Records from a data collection
■ ■ ■ ■ ■ ■ ■

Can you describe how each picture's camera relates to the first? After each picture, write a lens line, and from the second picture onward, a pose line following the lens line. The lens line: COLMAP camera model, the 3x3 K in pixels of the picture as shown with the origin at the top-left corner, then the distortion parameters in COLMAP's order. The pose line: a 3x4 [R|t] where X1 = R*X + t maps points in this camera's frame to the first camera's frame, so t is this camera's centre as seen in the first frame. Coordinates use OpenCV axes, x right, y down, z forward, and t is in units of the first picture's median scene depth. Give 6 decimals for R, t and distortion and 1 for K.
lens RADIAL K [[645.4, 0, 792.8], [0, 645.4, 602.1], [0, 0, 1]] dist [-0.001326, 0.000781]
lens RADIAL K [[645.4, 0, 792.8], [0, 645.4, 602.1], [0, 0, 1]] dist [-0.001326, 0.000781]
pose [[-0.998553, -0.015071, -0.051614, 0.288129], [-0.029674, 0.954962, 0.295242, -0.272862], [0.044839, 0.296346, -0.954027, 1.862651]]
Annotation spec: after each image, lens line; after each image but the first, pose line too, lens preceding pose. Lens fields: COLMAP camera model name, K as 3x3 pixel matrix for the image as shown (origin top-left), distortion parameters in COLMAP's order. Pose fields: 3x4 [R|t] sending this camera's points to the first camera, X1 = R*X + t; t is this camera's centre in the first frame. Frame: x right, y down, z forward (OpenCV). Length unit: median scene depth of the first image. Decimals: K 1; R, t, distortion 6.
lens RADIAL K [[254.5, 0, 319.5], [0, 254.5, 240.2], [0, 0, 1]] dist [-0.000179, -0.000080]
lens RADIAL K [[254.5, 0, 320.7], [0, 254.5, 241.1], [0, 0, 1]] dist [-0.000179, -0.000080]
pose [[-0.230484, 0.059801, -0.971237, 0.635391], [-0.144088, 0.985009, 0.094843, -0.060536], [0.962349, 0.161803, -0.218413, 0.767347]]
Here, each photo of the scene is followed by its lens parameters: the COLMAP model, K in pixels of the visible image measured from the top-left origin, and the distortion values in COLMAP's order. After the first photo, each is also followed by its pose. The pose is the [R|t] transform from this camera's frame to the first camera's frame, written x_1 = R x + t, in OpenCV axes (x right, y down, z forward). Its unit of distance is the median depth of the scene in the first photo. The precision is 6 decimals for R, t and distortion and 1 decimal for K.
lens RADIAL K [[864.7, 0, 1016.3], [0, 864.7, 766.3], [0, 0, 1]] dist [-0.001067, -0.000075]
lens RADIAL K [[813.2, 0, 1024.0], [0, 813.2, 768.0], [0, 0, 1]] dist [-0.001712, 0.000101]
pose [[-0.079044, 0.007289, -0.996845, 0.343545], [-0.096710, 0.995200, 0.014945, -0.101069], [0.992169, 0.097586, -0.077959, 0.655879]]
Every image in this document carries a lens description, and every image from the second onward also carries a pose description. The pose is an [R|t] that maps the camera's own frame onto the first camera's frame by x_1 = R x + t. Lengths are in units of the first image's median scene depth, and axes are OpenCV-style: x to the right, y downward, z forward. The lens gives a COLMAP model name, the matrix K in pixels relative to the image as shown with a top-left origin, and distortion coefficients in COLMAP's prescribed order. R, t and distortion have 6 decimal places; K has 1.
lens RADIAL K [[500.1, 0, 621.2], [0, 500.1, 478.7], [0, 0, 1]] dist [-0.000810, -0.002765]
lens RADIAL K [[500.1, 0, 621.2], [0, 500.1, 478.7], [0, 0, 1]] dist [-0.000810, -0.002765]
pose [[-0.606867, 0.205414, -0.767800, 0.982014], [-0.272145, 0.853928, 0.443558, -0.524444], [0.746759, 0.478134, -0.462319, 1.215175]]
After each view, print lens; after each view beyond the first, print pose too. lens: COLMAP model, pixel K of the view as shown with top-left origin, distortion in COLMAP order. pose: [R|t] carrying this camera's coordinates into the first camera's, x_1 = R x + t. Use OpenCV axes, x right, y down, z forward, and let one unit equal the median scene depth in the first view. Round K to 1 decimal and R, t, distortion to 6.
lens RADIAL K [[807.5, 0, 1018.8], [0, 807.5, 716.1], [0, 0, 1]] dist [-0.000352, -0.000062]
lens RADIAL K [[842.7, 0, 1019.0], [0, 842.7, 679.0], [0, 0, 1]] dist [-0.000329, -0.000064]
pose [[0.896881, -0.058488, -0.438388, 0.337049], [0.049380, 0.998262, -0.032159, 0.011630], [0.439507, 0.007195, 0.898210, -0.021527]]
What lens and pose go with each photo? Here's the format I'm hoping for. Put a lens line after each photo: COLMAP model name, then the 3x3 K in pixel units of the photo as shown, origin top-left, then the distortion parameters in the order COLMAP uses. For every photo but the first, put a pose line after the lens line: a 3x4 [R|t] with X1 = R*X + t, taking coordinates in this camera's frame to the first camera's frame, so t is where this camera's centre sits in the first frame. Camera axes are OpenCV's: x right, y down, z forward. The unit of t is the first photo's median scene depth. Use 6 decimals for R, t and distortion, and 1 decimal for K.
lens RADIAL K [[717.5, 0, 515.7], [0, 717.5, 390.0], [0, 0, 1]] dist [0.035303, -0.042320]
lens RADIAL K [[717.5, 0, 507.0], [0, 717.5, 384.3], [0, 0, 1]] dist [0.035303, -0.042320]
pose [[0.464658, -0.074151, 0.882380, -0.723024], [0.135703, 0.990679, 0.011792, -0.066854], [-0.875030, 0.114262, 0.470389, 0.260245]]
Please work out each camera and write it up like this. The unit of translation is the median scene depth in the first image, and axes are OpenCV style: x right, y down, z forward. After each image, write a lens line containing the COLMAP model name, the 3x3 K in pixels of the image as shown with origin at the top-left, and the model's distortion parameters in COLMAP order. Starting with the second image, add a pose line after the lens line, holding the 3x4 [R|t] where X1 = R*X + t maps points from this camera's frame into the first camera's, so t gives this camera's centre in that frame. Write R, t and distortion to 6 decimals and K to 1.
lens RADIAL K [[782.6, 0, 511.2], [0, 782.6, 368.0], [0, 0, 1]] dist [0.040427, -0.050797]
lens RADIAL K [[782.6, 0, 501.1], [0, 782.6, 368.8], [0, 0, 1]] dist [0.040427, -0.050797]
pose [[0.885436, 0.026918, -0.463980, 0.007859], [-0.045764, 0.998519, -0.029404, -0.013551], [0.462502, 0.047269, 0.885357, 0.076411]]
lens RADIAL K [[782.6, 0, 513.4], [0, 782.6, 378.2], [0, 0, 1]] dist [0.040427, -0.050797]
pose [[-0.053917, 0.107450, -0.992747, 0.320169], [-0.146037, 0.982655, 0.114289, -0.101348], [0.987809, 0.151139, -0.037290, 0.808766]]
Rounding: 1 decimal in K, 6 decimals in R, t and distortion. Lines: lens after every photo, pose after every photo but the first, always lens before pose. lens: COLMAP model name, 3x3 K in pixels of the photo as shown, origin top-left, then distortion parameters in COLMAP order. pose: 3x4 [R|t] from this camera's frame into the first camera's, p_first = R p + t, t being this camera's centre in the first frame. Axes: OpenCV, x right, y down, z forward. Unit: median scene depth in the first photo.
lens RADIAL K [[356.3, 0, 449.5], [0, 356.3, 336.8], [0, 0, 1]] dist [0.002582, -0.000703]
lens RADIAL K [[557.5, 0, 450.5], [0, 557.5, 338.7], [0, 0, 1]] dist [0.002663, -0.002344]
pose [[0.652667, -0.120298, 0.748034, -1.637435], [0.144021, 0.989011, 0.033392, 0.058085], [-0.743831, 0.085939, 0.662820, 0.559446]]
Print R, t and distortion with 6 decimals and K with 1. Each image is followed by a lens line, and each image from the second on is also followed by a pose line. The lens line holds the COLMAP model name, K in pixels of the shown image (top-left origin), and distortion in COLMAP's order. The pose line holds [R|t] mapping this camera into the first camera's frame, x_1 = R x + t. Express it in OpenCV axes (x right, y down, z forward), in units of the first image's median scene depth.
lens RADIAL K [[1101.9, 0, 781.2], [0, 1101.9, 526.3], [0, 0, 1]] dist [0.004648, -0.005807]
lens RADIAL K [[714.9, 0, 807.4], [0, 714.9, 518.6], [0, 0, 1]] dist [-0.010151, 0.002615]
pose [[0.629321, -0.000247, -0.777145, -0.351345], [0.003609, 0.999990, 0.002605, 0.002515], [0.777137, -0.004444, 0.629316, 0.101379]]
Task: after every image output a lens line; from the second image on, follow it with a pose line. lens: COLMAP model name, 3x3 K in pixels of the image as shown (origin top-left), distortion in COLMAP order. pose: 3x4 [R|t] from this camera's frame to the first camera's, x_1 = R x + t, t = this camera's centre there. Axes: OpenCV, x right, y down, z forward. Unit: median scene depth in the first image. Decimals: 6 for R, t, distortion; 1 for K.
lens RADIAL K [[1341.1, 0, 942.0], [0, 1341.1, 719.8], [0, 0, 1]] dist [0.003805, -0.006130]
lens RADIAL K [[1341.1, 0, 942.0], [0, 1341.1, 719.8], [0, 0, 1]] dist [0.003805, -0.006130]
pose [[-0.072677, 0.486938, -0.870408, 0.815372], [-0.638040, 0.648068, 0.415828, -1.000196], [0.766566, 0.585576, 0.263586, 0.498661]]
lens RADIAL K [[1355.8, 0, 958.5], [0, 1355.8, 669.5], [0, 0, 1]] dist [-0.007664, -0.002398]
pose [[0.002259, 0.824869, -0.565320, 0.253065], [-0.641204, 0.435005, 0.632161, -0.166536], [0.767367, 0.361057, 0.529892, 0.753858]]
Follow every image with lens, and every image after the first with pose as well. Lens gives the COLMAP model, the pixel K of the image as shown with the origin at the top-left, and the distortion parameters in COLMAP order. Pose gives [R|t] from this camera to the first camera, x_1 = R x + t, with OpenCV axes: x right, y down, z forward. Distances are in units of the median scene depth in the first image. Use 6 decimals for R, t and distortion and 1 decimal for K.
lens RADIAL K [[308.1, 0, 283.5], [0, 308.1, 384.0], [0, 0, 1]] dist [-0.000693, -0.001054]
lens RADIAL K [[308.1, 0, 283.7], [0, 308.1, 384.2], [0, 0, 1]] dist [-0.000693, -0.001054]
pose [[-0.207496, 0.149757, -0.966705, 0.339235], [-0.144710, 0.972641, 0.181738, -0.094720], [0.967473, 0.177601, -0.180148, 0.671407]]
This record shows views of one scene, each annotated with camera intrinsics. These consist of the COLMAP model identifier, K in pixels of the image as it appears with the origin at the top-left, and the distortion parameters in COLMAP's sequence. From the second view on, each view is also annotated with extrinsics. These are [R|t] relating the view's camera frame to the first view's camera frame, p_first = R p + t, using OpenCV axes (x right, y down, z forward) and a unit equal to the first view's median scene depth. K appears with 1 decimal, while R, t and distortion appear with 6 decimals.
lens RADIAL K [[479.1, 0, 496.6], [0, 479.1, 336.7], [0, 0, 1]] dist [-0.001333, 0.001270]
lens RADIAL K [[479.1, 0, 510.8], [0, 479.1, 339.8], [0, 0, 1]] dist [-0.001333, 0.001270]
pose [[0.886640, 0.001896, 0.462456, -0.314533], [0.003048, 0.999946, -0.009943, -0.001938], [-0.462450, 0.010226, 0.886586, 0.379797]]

■ ■ ■ ■ ■ ■ ■

INSTRUCTIONS FOR THE TASK. Exactly the lines from the one holding "This record shows" through the end of the records above are to be returned, and nothing else.

RESULT OF THE TASK.
This record shows views of one scene, each annotated with camera intrinsics. These consist of the COLMAP model identifier, K in pixels of the image as it appears with the origin at the top-left, and the distortion parameters in COLMAP's sequence. From the second view on, each view is also annotated with extrinsics. These are [R|t] relating the view's camera frame to the first view's camera frame, p_first = R p + t, using OpenCV axes (x right, y down, z forward) and a unit equal to the first view's median scene depth. K appears with 1 decimal, while R, t and distortion appear with 6 decimals.
lens RADIAL K [[479.1, 0, 496.6], [0, 479.1, 336.7], [0, 0, 1]] dist [-0.001333, 0.001270]
lens RADIAL K [[479.1, 0, 510.8], [0, 479.1, 339.8], [0, 0, 1]] dist [-0.001333, 0.001270]
pose [[0.886640, 0.001896, 0.462456, -0.314533], [0.003048, 0.999946, -0.009943, -0.001938], [-0.462450, 0.010226, 0.886586, 0.379797]]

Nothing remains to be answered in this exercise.